--- RECORDED DATA Enclosed Below ---

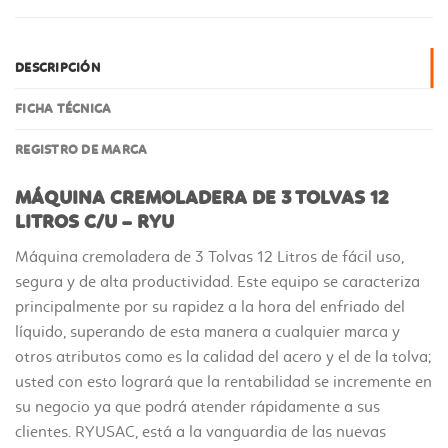
DESCRIPCIÓN
FICHA TÉCNICA
REGISTRO DE MARCA
MÁQUINA CREMOLADERA DE 3 TOLVAS 12
LITROS C/U – RYU
Máquina cremoladera de 3 Tolvas 12 Litros de fácil uso,
segura y de alta productividad. Este equipo se caracteriza
principalmente por su rapidez a la hora del enfriado del
líquido, superando de esta manera a cualquier marca y
otros atributos como es la calidad del acero y el de la tolva;
usted con esto logrará que la rentabilidad se incremente en
su negocio ya que podrá atender rápidamente a sus
clientes. RYUSAC, está a la vanguardia de las nuevas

--- End of Enclosed RECORDED DATA ---

Reproduce the rows above word for word, starting at the very beginning and ending with the line that contains "otros atributos como", including that line. Leave the pictures out of your answer.

DESCRIPCIÓN
FICHA TÉCNICA
REGISTRO DE MARCA
MÁQUINA CREMOLADERA DE 3 TOLVAS 12
LITROS C/U – RYU
Máquina cremoladera de 3 Tolvas 12 Litros de fácil uso,
segura y de alta productividad. Este equipo se caracteriza
principalmente por su rapidez a la hora del enfriado del
líquido, superando de esta manera a cualquier marca y
otros atributos como es la calidad del acero y el de la tolva;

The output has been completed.